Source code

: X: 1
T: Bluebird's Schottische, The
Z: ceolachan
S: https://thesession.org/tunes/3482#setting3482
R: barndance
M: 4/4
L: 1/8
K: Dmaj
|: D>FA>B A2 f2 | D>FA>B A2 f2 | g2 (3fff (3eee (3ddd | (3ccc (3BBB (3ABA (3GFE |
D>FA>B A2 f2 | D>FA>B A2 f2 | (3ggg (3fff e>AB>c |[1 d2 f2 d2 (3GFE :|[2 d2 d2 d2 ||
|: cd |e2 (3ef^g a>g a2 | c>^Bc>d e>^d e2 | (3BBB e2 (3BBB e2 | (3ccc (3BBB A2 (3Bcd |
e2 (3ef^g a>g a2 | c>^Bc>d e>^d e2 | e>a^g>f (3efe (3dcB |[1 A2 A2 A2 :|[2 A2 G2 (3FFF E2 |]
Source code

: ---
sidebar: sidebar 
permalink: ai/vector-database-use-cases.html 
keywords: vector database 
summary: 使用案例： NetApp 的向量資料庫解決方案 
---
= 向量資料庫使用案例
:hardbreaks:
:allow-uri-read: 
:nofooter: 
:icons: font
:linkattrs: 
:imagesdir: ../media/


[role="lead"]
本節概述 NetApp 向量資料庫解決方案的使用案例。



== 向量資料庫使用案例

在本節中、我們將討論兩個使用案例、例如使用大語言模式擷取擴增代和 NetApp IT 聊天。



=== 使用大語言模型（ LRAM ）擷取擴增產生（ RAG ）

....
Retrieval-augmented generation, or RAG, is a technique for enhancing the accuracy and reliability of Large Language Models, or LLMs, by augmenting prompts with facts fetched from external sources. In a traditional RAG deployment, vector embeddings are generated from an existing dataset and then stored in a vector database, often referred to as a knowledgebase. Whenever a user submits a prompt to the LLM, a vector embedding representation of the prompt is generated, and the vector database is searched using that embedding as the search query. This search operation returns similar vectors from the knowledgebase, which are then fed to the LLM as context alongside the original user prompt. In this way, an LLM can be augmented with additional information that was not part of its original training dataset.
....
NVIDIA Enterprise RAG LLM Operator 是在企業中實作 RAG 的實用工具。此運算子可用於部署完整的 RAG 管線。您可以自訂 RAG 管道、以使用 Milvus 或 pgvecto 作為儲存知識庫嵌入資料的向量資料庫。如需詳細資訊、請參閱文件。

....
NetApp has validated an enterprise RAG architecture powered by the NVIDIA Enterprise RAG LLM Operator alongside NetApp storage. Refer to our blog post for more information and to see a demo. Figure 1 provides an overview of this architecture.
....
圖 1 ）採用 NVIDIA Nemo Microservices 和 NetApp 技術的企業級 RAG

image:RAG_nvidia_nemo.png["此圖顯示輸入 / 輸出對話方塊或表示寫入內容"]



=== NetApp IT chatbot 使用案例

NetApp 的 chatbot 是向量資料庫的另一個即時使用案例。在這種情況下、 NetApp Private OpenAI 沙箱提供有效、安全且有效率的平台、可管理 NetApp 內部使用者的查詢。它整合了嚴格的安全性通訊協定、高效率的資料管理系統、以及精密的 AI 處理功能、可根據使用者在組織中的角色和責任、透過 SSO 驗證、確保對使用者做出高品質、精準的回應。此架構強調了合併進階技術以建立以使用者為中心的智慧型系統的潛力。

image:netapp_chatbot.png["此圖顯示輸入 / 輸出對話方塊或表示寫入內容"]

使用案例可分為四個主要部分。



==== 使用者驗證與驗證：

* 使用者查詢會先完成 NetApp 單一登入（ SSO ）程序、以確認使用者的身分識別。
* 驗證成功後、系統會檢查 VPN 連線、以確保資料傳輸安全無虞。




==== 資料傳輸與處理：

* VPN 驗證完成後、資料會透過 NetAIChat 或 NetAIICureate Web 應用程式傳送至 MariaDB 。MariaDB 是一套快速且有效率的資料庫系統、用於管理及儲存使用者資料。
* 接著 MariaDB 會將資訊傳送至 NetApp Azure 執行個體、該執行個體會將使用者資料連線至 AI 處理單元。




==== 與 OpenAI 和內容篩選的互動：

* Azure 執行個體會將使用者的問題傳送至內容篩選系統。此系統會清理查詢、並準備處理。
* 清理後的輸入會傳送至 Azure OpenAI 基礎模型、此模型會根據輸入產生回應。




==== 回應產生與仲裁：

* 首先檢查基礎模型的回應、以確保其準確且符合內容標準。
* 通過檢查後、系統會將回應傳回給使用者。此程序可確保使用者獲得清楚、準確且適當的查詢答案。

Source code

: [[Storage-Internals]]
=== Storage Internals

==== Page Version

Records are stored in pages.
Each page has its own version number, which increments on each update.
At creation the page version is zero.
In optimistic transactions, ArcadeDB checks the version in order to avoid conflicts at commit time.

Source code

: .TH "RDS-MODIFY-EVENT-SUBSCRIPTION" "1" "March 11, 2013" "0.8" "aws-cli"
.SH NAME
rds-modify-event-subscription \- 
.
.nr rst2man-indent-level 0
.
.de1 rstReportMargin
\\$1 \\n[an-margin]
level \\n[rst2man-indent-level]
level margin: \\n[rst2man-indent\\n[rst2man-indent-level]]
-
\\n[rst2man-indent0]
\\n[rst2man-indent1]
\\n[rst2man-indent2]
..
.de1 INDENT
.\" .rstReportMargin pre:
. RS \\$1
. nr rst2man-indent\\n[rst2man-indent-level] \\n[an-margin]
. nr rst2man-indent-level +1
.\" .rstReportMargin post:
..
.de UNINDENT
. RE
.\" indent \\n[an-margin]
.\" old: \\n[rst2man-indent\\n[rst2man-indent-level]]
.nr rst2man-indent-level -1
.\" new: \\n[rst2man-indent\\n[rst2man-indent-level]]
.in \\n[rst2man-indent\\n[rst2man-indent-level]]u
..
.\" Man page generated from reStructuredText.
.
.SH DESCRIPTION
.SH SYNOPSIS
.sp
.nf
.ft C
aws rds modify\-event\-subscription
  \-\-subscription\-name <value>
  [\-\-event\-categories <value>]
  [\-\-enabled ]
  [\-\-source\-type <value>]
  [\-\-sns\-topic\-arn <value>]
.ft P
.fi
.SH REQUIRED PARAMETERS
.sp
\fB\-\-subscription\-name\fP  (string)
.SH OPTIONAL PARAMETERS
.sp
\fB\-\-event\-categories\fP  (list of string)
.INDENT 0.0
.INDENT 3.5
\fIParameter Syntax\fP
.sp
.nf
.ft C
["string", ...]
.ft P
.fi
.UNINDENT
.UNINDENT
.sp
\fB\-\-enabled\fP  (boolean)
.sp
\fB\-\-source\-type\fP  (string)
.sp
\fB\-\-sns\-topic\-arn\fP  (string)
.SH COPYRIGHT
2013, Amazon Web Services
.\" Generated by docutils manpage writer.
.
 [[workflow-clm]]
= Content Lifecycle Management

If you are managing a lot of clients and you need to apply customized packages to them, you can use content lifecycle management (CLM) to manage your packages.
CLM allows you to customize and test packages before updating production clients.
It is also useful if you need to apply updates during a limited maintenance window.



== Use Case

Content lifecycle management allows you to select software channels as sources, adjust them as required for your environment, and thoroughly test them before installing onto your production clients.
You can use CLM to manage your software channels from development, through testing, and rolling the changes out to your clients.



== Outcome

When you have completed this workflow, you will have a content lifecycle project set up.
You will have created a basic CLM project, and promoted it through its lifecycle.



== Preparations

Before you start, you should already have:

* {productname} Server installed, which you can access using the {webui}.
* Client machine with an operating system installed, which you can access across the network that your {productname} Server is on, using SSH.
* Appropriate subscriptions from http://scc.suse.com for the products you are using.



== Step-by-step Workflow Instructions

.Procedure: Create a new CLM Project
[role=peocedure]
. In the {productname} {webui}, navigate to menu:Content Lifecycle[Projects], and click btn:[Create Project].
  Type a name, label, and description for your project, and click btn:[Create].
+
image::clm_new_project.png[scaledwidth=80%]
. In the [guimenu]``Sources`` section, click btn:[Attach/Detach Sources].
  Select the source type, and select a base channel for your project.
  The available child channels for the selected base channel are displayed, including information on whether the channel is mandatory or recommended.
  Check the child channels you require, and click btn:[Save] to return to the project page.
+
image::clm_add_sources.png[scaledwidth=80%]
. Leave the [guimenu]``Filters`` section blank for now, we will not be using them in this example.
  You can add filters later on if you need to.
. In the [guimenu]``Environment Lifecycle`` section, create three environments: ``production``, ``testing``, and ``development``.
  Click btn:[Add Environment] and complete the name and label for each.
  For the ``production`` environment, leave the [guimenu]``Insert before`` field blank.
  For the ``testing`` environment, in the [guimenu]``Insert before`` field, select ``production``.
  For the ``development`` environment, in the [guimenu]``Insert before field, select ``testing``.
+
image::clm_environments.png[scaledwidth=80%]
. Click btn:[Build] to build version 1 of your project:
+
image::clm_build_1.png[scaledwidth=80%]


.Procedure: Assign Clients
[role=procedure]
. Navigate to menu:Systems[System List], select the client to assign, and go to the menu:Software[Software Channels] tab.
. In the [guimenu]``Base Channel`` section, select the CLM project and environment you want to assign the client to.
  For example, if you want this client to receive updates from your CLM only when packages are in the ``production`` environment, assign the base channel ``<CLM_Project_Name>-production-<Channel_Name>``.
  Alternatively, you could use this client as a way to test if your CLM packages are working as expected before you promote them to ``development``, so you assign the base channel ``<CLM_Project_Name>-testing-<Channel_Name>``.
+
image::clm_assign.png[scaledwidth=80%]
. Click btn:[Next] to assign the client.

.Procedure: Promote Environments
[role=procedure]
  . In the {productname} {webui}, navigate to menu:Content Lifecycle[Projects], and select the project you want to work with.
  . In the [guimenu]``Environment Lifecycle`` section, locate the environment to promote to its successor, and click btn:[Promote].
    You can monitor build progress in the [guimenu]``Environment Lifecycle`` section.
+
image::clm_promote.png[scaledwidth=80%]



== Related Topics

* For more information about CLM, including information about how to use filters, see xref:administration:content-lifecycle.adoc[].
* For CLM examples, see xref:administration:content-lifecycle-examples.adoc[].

____________________

**TASK DIRECTIONS:** Could you restate, word for word, the lines above from the one with "click btn:[Attach/Detach Sources]." to the one with "the client to.", both included?

**EXPECTED ANSWER:**
. In the [guimenu]``Sources`` section, click btn:[Attach/Detach Sources].
  Select the source type, and select a base channel for your project.
  The available child channels for the selected base channel are displayed, including information on whether the channel is mandatory or recommended.
  Check the child channels you require, and click btn:[Save] to return to the project page.
+
image::clm_add_sources.png[scaledwidth=80%]
. Leave the [guimenu]``Filters`` section blank for now, we will not be using them in this example.
  You can add filters later on if you need to.
. In the [guimenu]``Environment Lifecycle`` section, create three environments: ``production``, ``testing``, and ``development``.
  Click btn:[Add Environment] and complete the name and label for each.
  For the ``production`` environment, leave the [guimenu]``Insert before`` field blank.
  For the ``testing`` environment, in the [guimenu]``Insert before`` field, select ``production``.
  For the ``development`` environment, in the [guimenu]``Insert before field, select ``testing``.
+
image::clm_environments.png[scaledwidth=80%]
. Click btn:[Build] to build version 1 of your project:
+
image::clm_build_1.png[scaledwidth=80%]


.Procedure: Assign Clients
[role=procedure]
. Navigate to menu:Systems[System List], select the client to assign, and go to the menu:Software[Software Channels] tab.
. In the [guimenu]``Base Channel`` section, select the CLM project and environment you want to assign the client to.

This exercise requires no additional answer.